* What the task asks *
Continue the commentary on the two Nigels from the point where it stops.

Which should have been perfectly obvious from the beginning. Yet Nigel Wright spent a year under criminal investigation for something that, whether naive or ill-advised or ethically dubious, was plainly not a breach of any law. That CBC panel seemed to agree that Mr Wright has not been proclaimed innocent but that the Mounties have decided he's more useful as a friendly Crown witness. So if it's so terrible for Nigel Wright to (allegedly) pressure Duffy to buy his silence, why is it such a good thing for the RCMP to spend a year pressuring Wright to buy his cooperativeness?
~For United Kingdom readers: Our second Nigel in the News is Nigel Evans, formerly Deputy Speaker of the House of Commons at Westminster. Like almost everyone in the Cameronized Conservative Party, Mr Evans is gay. Around the time the Canadian Nigel's career was heading south, the Welsh Nigel's career was plummeting in the same direction in the express elevator. A fellow Tory MP alerted the Speaker to a conversation she'd had with a young man regarding a supposedly unwanted sexual encounter with Mr Evans. Shortly thereafter, Nigel was arrested and charged with rape and sexual assault, his career collapsed, and he wound up on trial.
Here's how that went:
What happened next is a matter of public record. Nigel Evans was acquitted of all charges. Not a few of the charges. Not most of the charges. All of the charges. It took the jury just four and half hours to throw out all ten counts.
And there was a reason they threw them out. Nigel Evans was totally and utterly innocent. Three of the alleged victims testified in court that they didn't understand why the charges had been brought, and they themselves didn't believe they had been the victim of any crime. The main complainant, who had alleged that he'd been raped, was proved in court to be a liar. He had twice told police Evans pushed him into his bedroom and onto the bed, forcibly tried to undress him, and promised him a job if he agreed to have sex with him. But on the witness box he was forced to admit there was no pushing, he'd taken his own clothes off and there had been no promise of a job.
Nigel Evans didn't get off on a technicality. He didn't do it... A wholly innocent man had his reputation destroyed and his career ruined, and now faces crippling debts to cover the cost of his legal fees.

* Text extracted from each page *
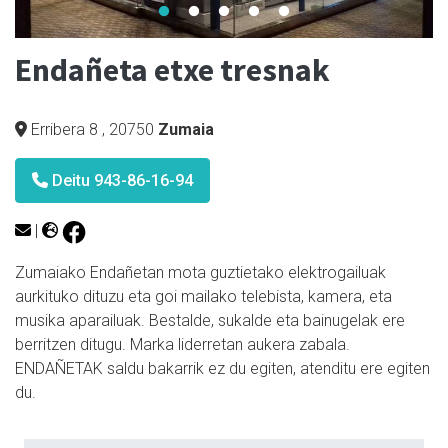
Endañeta etxe tresnak
Erribera 8
,
20750
Zumaia
Deitu 943-86-16-94
|
Zumaiako Endañetan mota guztietako elektrogailuak
aurkituko dituzu eta goi mailako telebista, kamera, eta
musika aparailuak. Bestalde, sukalde eta bainugelak ere
berritzen ditugu. Marka liderretan aukera zabala.
ENDAÑETAK saldu bakarrik ez du egiten, atenditu ere egiten
du.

* Result below *
So Mr Evans is innocent but a quarter-million dollars poorer. And, unlike his false but anonymous accusers, only Evans' name will forever be indelibly linked to the words "assault" and "rape". For both Nigel in Ottawa and Nigel at Westminster, guilt and innocence are irrelevant: as I like to say of my own legal travails, the process is the punishment.
For Britain's Crown Prosecution Service, minor public figures are particularly attractive prey, and especially when sex is involved. The Sexfinders-General of the British constabulary are anxious to expand their lucrative "Bonking With The Stars" franchise. In fairness to them, at least in Mr Evans' case the false accusations date from the current millennium, rather than stretching back to the Nineties, Eighties, Seventies and beyond. Even if one assumes that Dave Lee Travis, once British radio's Number One morning man, surely availed himself of the perks that attend such a gig, the truth about any such encounters is hard to litigate after a third of a century. Nevertheless, the Crown dragged him into court, where the jury acquitted him on 12 out of 14 counts dating back to the mid-Seventies, and couldn't reach a verdict on the remaining two. Undeterred, the CPS immediately announced a new trial on the two outstanding counts, and for good measure through in a new one: a charge of indecent assault in January 1995.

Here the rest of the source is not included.